49 41 removed getClassification method from Property interface
moved Classification into quickcheck.property package
177 43 MutationGenerator, CloningMutationGenerator and CloningGenerator added
139 50 fixed generic var arg array problems
5 53 initial check in

Finally, you can find the files with the most lines changed by a single change set (again with the filter and for the 500 oldest lines).

hg cruft -X "^(\s*}\s*|\s*/.*|\s*[*].*|\s*|\s*@Override\s*|.*class.*|import.*
|package.*)$" -l 500 -f quickcheck-core/src/main
This prints the revision number, file name, number of changes and change set commit comment.

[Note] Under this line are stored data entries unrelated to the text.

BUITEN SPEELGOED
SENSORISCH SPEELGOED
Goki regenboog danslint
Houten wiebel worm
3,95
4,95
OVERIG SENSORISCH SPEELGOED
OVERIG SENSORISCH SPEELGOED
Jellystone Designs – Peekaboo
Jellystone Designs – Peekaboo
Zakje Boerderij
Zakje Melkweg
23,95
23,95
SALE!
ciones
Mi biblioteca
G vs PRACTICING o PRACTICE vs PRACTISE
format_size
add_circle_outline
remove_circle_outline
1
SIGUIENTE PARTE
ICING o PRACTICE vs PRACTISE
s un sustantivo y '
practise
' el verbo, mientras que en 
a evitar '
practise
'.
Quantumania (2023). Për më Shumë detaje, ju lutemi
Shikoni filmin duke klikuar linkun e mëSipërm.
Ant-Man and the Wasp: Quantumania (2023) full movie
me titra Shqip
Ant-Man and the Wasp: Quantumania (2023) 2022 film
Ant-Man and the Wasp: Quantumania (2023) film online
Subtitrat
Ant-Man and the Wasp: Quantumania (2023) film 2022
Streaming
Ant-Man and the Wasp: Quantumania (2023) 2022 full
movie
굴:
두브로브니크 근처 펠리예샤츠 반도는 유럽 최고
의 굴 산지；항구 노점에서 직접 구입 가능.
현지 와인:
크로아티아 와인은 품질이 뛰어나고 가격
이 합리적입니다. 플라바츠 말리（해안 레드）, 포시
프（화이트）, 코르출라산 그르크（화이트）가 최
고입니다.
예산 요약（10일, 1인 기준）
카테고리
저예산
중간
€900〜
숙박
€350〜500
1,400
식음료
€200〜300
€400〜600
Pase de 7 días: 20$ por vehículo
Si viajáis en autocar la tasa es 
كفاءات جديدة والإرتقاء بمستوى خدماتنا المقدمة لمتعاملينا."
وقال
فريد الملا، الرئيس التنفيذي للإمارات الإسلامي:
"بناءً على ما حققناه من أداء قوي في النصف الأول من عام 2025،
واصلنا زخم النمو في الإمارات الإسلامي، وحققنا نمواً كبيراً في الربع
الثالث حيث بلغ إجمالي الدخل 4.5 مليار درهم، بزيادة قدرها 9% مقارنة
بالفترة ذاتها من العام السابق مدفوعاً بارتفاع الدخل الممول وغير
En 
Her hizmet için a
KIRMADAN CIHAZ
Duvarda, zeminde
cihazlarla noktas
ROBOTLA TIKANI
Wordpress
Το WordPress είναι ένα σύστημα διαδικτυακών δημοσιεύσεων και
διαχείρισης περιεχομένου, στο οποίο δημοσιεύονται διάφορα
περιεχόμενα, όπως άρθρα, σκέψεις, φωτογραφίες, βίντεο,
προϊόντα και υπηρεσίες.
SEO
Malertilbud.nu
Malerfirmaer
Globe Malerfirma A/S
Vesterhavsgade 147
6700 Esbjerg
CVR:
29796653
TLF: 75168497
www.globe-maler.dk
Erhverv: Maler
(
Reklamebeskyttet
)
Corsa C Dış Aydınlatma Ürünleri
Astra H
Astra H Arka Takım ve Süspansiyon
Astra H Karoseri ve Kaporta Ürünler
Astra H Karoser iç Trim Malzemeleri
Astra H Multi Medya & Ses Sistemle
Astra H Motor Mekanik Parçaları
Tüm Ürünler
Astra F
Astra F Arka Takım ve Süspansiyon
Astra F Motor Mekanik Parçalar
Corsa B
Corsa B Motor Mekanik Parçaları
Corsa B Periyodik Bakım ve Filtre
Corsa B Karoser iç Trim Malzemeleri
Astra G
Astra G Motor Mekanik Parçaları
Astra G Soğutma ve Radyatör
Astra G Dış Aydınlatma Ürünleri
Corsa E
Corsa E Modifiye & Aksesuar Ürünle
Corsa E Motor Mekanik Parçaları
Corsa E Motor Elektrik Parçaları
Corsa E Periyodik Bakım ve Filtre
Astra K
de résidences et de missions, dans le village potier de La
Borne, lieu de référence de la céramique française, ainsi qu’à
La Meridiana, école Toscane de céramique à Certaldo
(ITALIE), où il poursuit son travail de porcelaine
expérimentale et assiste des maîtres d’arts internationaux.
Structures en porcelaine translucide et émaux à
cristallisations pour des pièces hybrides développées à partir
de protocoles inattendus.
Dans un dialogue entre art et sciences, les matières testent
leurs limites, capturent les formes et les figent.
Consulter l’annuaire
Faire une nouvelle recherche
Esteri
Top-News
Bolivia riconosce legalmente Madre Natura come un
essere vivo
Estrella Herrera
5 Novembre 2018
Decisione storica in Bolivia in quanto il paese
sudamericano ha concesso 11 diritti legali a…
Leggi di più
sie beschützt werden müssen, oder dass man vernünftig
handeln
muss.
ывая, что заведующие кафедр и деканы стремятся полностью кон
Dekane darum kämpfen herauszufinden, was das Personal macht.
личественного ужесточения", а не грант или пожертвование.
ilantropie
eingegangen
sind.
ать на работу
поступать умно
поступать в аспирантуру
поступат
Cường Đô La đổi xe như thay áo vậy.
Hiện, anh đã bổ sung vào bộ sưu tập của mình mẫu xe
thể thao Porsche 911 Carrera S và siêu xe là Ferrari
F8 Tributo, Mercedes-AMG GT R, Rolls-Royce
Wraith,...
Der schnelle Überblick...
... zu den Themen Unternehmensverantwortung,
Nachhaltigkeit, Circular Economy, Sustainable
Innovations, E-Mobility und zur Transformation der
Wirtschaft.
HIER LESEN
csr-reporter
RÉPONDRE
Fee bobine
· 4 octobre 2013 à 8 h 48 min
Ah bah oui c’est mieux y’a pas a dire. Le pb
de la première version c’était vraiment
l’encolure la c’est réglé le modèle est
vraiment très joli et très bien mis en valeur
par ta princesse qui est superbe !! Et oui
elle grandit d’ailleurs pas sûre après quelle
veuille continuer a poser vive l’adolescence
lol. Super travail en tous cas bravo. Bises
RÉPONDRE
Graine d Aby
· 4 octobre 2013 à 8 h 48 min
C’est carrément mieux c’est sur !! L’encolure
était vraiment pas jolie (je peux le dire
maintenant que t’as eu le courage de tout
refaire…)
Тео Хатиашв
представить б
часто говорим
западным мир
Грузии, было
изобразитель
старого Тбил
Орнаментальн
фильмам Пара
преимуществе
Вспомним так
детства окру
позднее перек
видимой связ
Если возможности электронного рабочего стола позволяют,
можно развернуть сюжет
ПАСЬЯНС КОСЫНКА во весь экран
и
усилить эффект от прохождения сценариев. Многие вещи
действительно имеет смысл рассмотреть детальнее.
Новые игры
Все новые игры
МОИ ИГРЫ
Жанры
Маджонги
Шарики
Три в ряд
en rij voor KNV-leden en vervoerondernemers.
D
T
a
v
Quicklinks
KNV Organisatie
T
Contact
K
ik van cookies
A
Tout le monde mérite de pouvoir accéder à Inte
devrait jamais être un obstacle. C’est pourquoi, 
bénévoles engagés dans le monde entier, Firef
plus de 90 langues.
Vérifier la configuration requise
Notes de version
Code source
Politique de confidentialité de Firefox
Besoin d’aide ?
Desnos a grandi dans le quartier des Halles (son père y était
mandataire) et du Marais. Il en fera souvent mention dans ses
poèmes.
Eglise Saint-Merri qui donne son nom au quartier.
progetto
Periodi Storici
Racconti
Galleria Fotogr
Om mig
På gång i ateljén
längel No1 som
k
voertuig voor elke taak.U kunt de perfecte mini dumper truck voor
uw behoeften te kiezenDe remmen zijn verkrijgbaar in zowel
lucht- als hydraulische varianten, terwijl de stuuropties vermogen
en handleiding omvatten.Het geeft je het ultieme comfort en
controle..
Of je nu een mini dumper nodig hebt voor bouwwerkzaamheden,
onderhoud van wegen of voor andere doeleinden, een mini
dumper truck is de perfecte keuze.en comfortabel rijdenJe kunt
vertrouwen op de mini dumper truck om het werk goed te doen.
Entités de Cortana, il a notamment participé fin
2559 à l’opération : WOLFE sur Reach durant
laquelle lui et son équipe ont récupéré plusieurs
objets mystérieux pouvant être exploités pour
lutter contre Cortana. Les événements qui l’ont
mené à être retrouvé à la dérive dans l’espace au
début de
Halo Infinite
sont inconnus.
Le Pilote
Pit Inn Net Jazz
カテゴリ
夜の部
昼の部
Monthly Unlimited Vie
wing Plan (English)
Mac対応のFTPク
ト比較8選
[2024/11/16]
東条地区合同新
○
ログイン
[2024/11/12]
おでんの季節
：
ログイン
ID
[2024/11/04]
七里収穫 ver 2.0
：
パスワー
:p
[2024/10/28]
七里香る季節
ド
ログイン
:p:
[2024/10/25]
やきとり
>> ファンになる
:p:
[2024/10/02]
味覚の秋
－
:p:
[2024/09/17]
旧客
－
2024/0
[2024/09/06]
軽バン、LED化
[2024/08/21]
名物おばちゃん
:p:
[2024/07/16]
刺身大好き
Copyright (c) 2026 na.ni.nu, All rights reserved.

176 quickcheck-core/src/main/java/net/java/quickcheck/generator/support/AbstractTreeGenerator.java 27 added tree generator
177 quickcheck-core/src/main/java/net/java/quickcheck/generator/support/CloningGenerator.java 28 MutationGenerator, CloningMutationGenerator and CloningGenerator added
139 quickcheck-core/src/main/java/net/java/quickcheck/generator/support/DefaultFrequencyGenerator.java 36 fixed generic var arg array problems
49 quickcheck-core/src/main/java/net/java/quickcheck/characteristic/Classification.java 41 removed getClassification method from Property interface
moved Classification into quickcheck.property package

Conclusion


Developing a Mercurial extension is relatively easy given Python, the good Mercurial documentation, the good readability of the code and integration test tool. If you’re using Mercurial you should give Mercurial extension development a try. I’ve only recently read into Python again so this is the Python beginner’s version of a Mercurial extension. Help to improve the implementation is always appreciated.

Learning Python and seeing how things are implemented there is fun. Looking at the PEPs and the associated process, they feel much more accessible and open than JSRs. The PEPs are also a track record of the advances the language makes and problems it tries to solve one after the other. There’s stuff in Python that you’ll probably never see in Java like the generator expressions. Everyone who had to replace an internal loop with an iterator will understand that this is not a toy. The language features seem to sum up quite nicely and result in a productive environment. As always, some things are unfamiliar or missing but there’s no perfect platform.